INFORMATION SHOWN:
*** Begin section ***
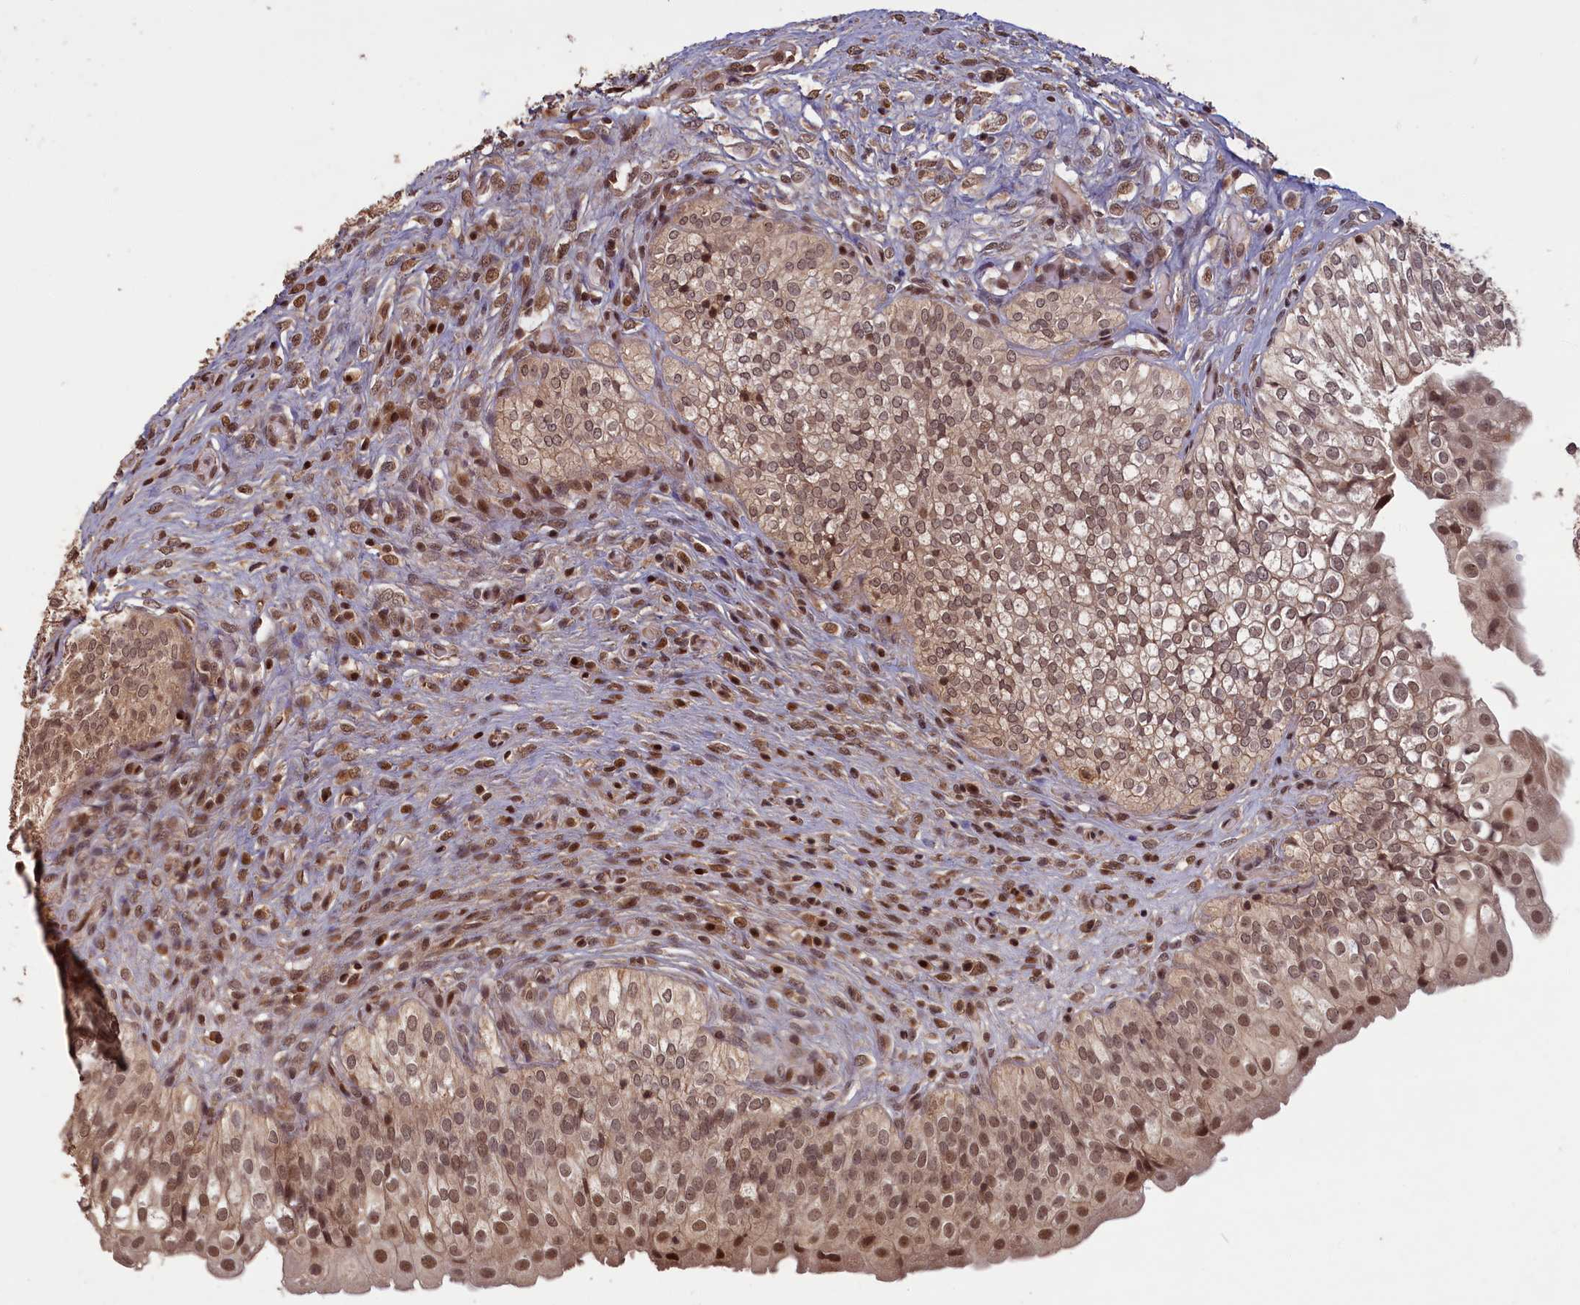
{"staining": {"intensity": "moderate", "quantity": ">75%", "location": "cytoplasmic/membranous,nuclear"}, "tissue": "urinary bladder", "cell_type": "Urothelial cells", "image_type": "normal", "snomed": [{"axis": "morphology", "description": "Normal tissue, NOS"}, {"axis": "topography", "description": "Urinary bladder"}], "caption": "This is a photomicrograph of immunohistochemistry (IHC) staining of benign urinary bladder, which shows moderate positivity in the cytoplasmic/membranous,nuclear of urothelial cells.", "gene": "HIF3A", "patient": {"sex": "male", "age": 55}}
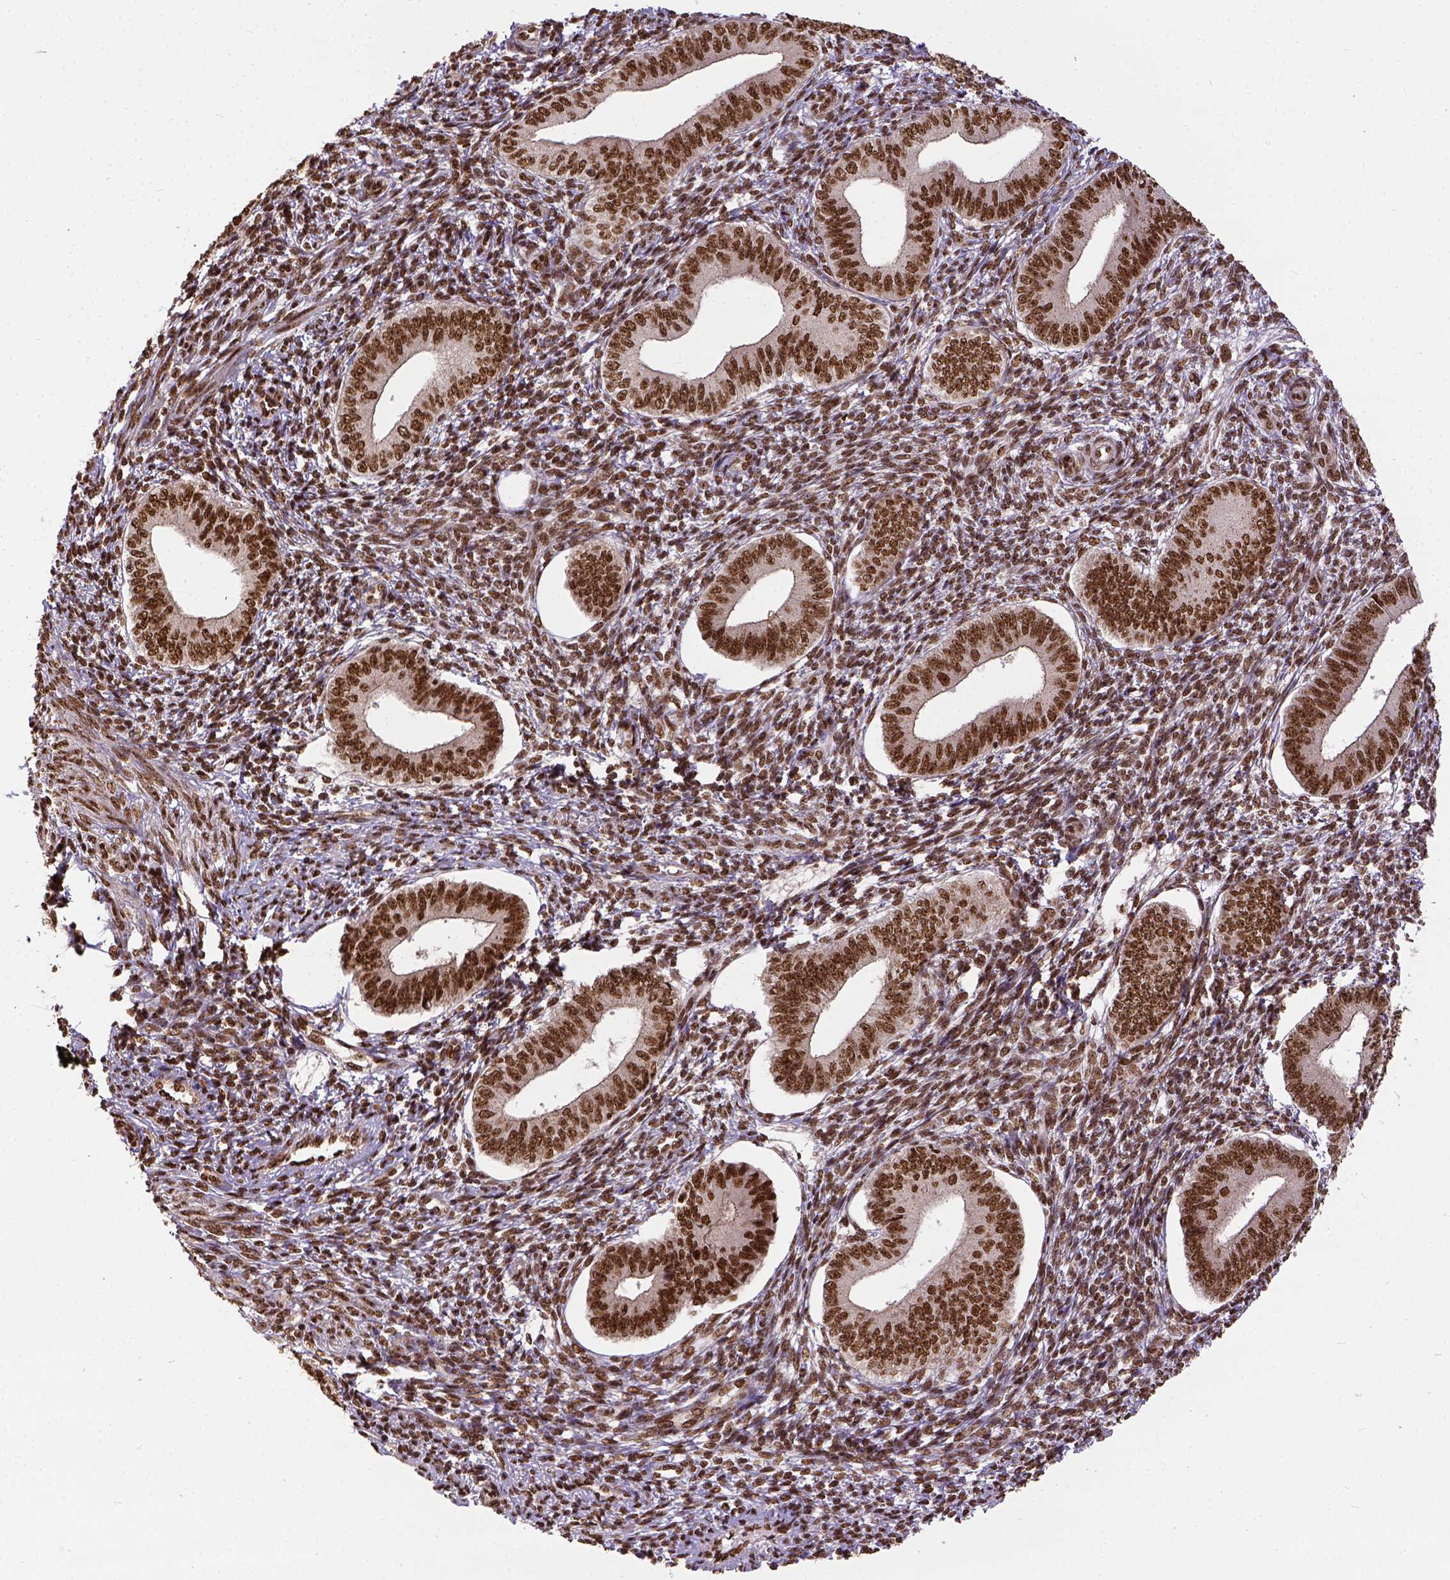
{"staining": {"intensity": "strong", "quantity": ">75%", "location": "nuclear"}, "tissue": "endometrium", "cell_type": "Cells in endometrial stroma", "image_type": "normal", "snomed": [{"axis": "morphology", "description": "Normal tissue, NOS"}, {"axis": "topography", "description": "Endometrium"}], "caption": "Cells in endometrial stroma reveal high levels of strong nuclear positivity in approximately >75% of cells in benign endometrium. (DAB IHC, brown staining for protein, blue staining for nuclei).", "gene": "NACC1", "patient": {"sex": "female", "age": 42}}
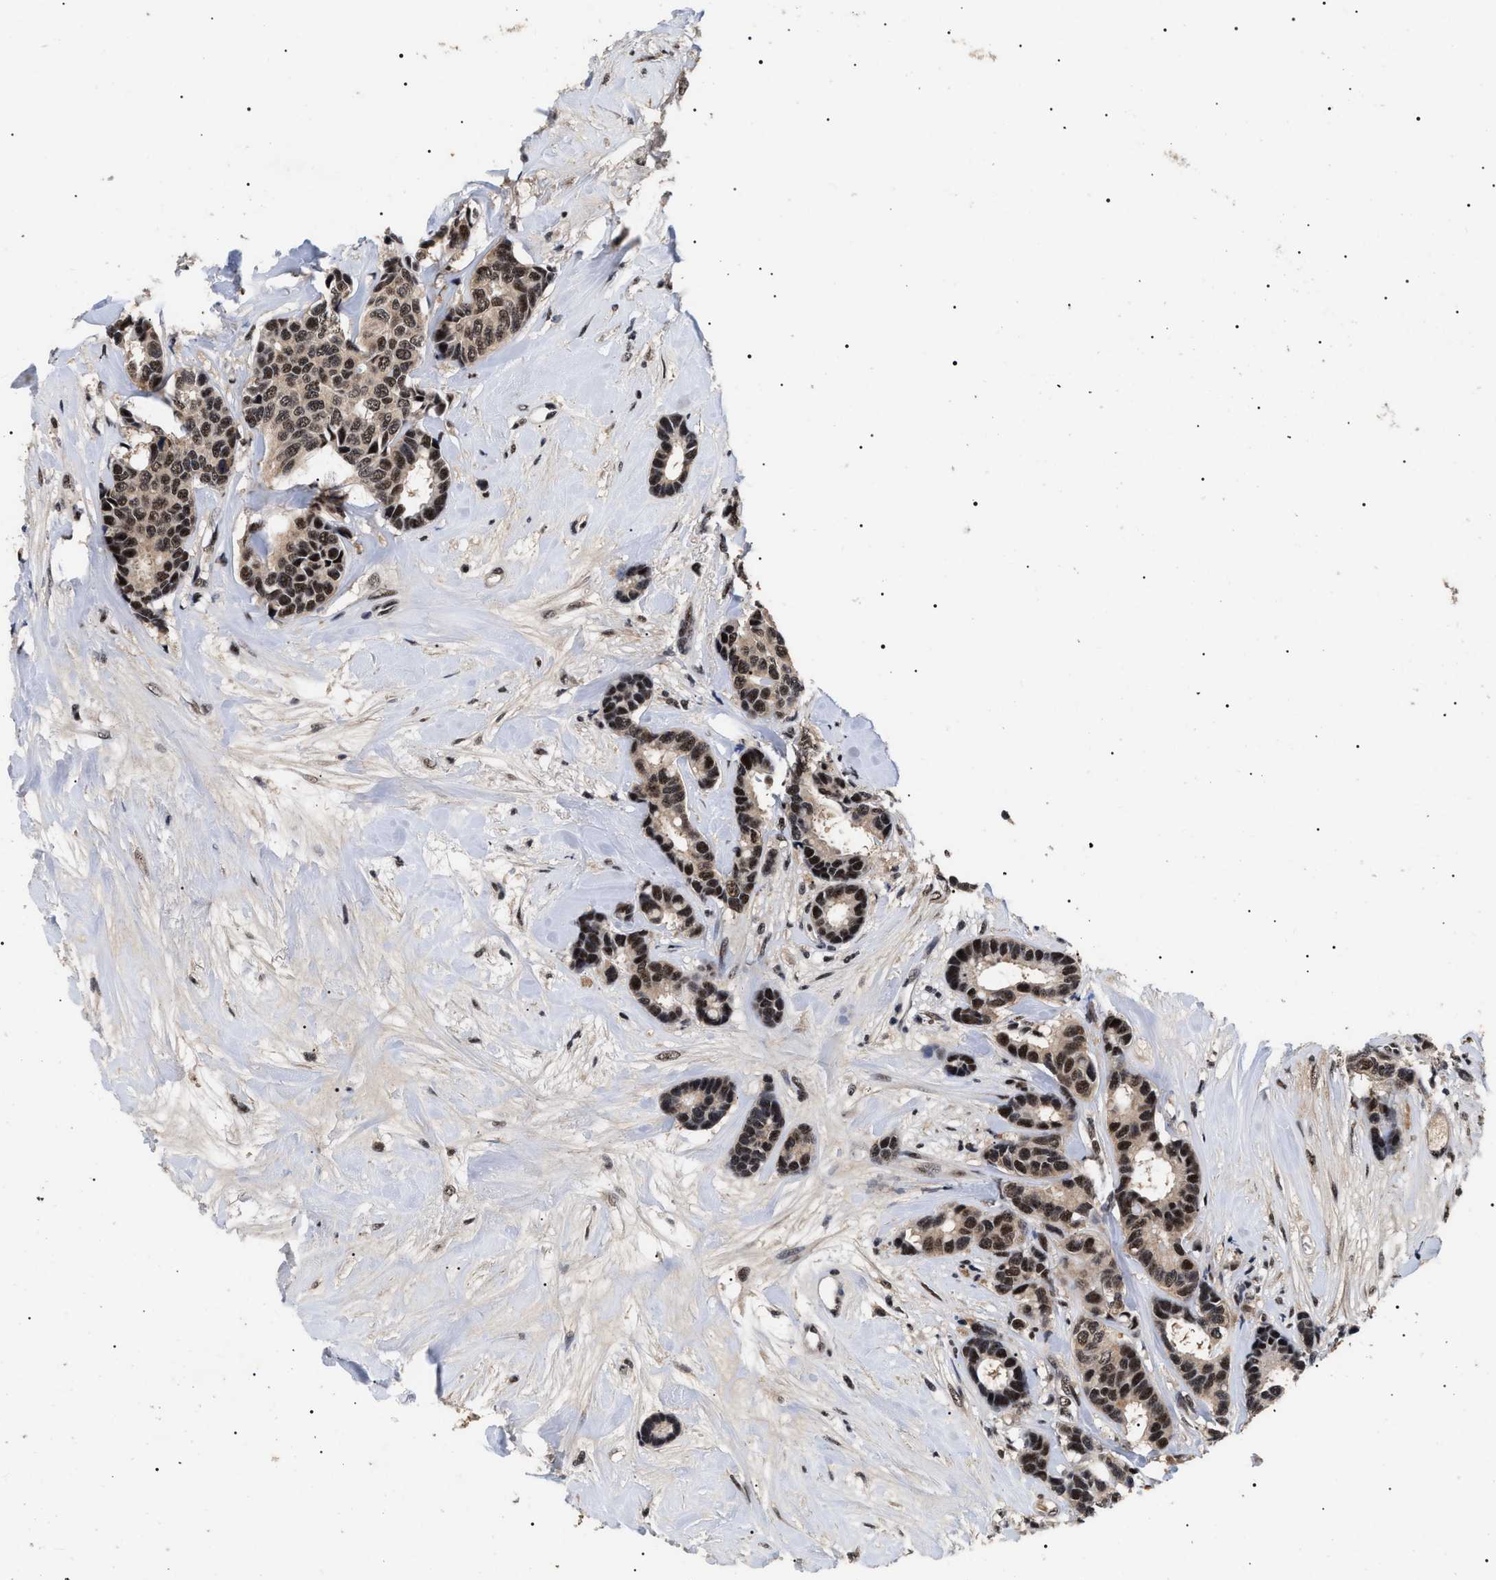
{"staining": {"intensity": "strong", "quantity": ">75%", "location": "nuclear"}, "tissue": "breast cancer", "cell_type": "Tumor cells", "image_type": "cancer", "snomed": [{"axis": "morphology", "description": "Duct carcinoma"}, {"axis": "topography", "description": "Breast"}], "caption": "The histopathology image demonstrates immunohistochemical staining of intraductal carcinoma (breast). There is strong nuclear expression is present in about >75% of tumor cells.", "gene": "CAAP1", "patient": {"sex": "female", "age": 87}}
*** End section ***
Give back an exact copy of the material above, omitting the pictures.

{"staining": {"intensity": "moderate", "quantity": ">75%", "location": "cytoplasmic/membranous,nuclear"}, "tissue": "urinary bladder", "cell_type": "Urothelial cells", "image_type": "normal", "snomed": [{"axis": "morphology", "description": "Normal tissue, NOS"}, {"axis": "topography", "description": "Urinary bladder"}], "caption": "This is a photomicrograph of immunohistochemistry (IHC) staining of benign urinary bladder, which shows moderate positivity in the cytoplasmic/membranous,nuclear of urothelial cells.", "gene": "HIF3A", "patient": {"sex": "male", "age": 55}}
{"staining": {"intensity": "strong", "quantity": ">75%", "location": "nuclear"}, "tissue": "endometrium", "cell_type": "Cells in endometrial stroma", "image_type": "normal", "snomed": [{"axis": "morphology", "description": "Normal tissue, NOS"}, {"axis": "topography", "description": "Endometrium"}], "caption": "Cells in endometrial stroma reveal high levels of strong nuclear positivity in approximately >75% of cells in benign endometrium. (DAB IHC, brown staining for protein, blue staining for nuclei).", "gene": "NACC1", "patient": {"sex": "female", "age": 42}}
{"staining": {"intensity": "strong", "quantity": ">75%", "location": "nuclear"}, "tissue": "breast cancer", "cell_type": "Tumor cells", "image_type": "cancer", "snomed": [{"axis": "morphology", "description": "Duct carcinoma"}, {"axis": "topography", "description": "Breast"}], "caption": "The histopathology image demonstrates immunohistochemical staining of intraductal carcinoma (breast). There is strong nuclear expression is present in about >75% of tumor cells.", "gene": "CAAP1", "patient": {"sex": "female", "age": 87}}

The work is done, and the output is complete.